Course 2 · Tier 5
Causal Reasoning and World Modeling
AI finds correlations. Humans build causal models. This course operates at Tier 5 — the deepest level in the series — because causal reasoning is the capacity that most decisively separates human cognition from statistical pattern matching.
DAG Construction
A Directed Acyclic Graph (DAG) is the formal representation of a causal model. Students learn to construct DAGs from domain knowledge — not from data. This is the critical distinction: data can tell you what happened, but only a human can propose why.
The course walks through the full process of building a DAG: identifying variables, specifying directed edges that represent causal claims, and — most importantly — defending the exclusion of edges. Every missing arrow is an assertion that two variables are not directly causally related, and every such assertion must be justified.
- Variable selection from domain expertise, not data mining
- Edge specification as causal claims requiring justification
- Missing edges as testable assumptions
- Iterative refinement through peer critique and empirical challenge
The Backdoor Criterion and Identification
Once a DAG is constructed, the identification layer determines whether a causal effect can be estimated from observational data. The backdoor criterion provides a systematic method: if you can block all backdoor paths between treatment and outcome by conditioning on a set of variables, the causal effect is identified.

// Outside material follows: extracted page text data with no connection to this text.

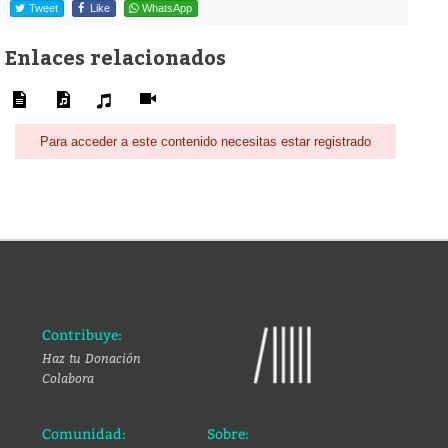
Tweet
Like
WhatsApp
Enlaces relacionados
Para acceder a este contenido necesitas estar registrado
Contribuye:
Haz tu Donación
Colabora
Comunidad:
Sobre: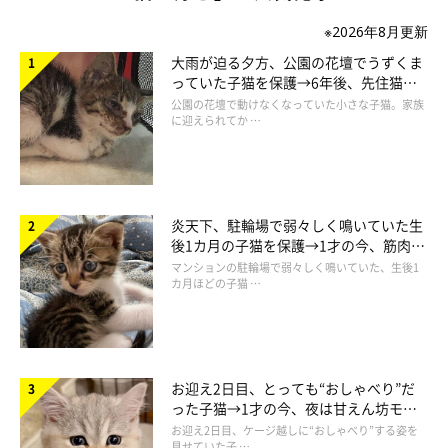
※2026年8月更新
大雨が迫る夕方、公園の花壇でうずくま
っていた子猫を保護→6年後、先住猫
と“姉妹”のような関係に
公園の花壇で動けなくなっていた小さな子猫。家族
に迎えられてか …
炎天下、駐輪場で弱々しく鳴いていた生
後1カ月の子猫を保護→1才の今、筋肉質
でツンデレなコに成長
マンションの駐輪場で弱々しく鳴いていた、生後1
カ月ほどの子猫 …
お迎え2日目、とっても“おしゃべり”だ
った子猫→1才の今、夜は甘えん坊モー
ドになるコに成長！
お迎え2日目、ケージ越しに“おしゃべり”する姿を
見せていた子 …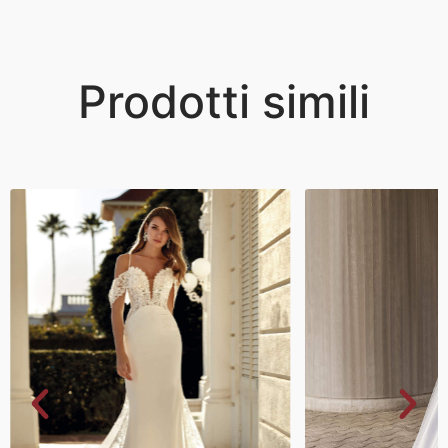
Prodotti simili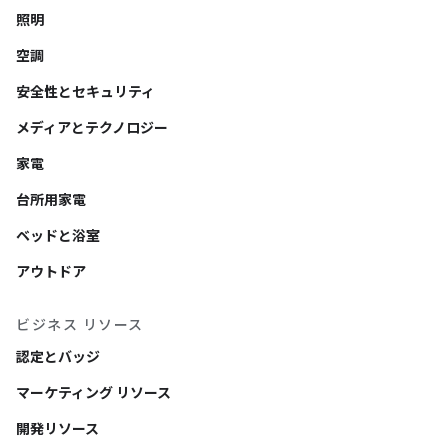
照明
空調
安全性とセキュリティ
メディアとテクノロジー
家電
台所用家電
ベッドと浴室
アウトドア
ビジネス リソース
認定とバッジ
マーケティング リソース
開発リソース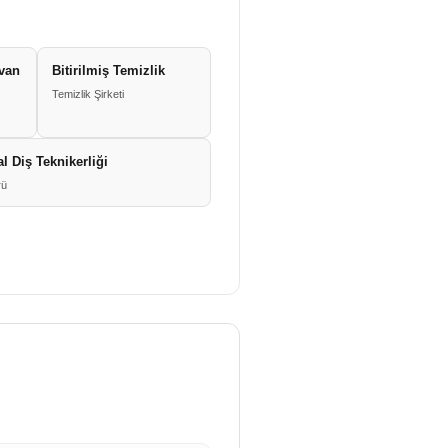
van
Bitirilmiş Temizlik
Temizlik Şirketi
l Diş Teknikerliği
rü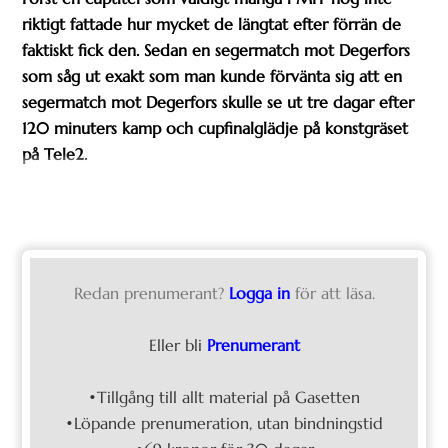
riktigt fattade hur mycket de längtat efter förrän de
faktiskt fick den. Sedan en segermatch mot Degerfors
som såg ut exakt som man kunde förvänta sig att en
segermatch mot Degerfors skulle se ut tre dagar efter
120 minuters kamp och cupfinalglädje på konstgräset
på Tele2.
Redan prenumerant?
Logga in
för att läsa.
Eller bli
Prenumerant
•Tillgång till allt material på Gasetten
•Löpande prenumeration, utan bindningstid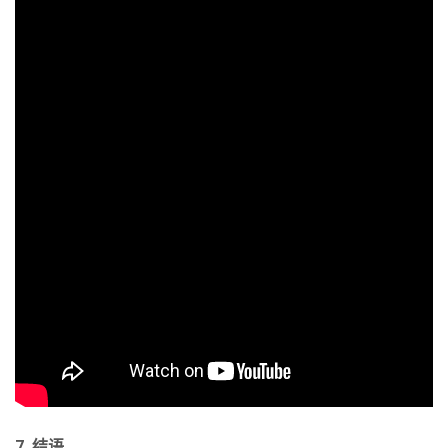
7. 结语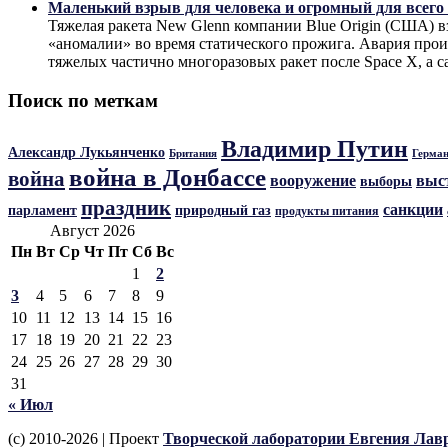
Маленький взрыв для человека и огромный для всего
Тяжелая ракета New Glenn компании Blue Origin (США) 
«аномалии» во время статического прожига. Авария прои
тяжелых частично многоразовых ракет после Space X, а с
Поиск по меткам
Владимир Путин
Александр Лукьянченко
Герма
Британия
война в Донбассе
война
вооружение
выс
выборы
праздник
санкции
парламент
природный газ
продукты питания
Август 2026
Пн
Вт
Ср
Чт
Пт
Сб
Вс
1
2
3
4
5
6
7
8
9
10
11
12
13
14
15
16
17
18
19
20
21
22
23
24
25
26
27
28
29
30
31
« Июл
(c) 2010-2026 | Проект
Творческой лаборатории Евгения Лав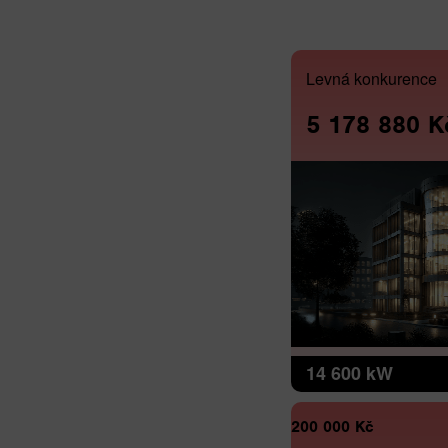
Levná konkurence
5 178 880 K
14 600 kW
200 000 Kč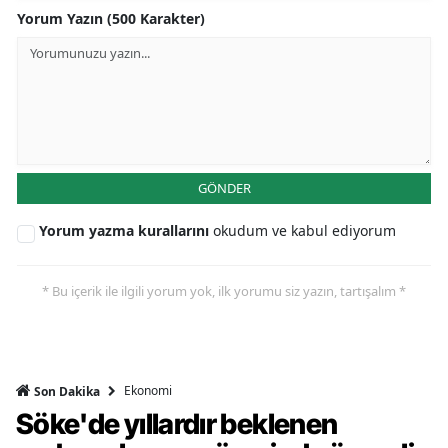
Yorum Yazın (500 Karakter)
GÖNDER
Yorum yazma kurallarını
okudum ve kabul ediyorum
* Bu içerik ile ilgili yorum yok, ilk yorumu siz yazın, tartışalım *
Ekonomi
Son Dakika
Söke'de yıllardır beklenen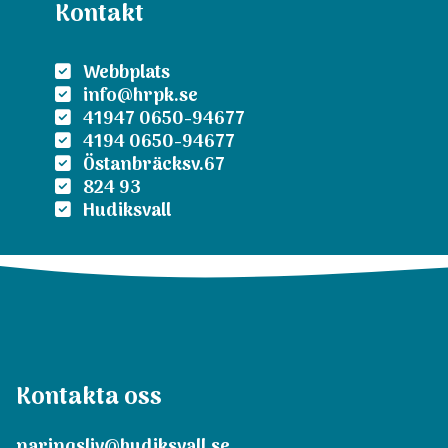
Kontakt
Webbplats
info@hrpk.se
41947 0650-94677
4194 0650-94677
Östanbräcksv.67
824 93
Hudiksvall
Kontakta oss
naringsliv@hudiksvall.se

This is where the course reaches Tier 5. Students must reason about confounding, collider bias, and mediation — concepts that require genuine counterfactual thinking. No current AI system can construct a defensible causal model from scratch, because doing so requires knowledge of the world that is not contained in the data.
Confounding
A common cause of both treatment and outcome creates a spurious association. Students learn to identify confounders from the DAG structure and condition on them appropriately — or recognize when conditioning introduces new bias.
Collider Bias
Conditioning on a common effect of two variables opens a non-causal path between them. This is counterintuitive and routinely missed by automated analyses. Recognizing collider structures requires understanding the causal story, not just the statistical associations.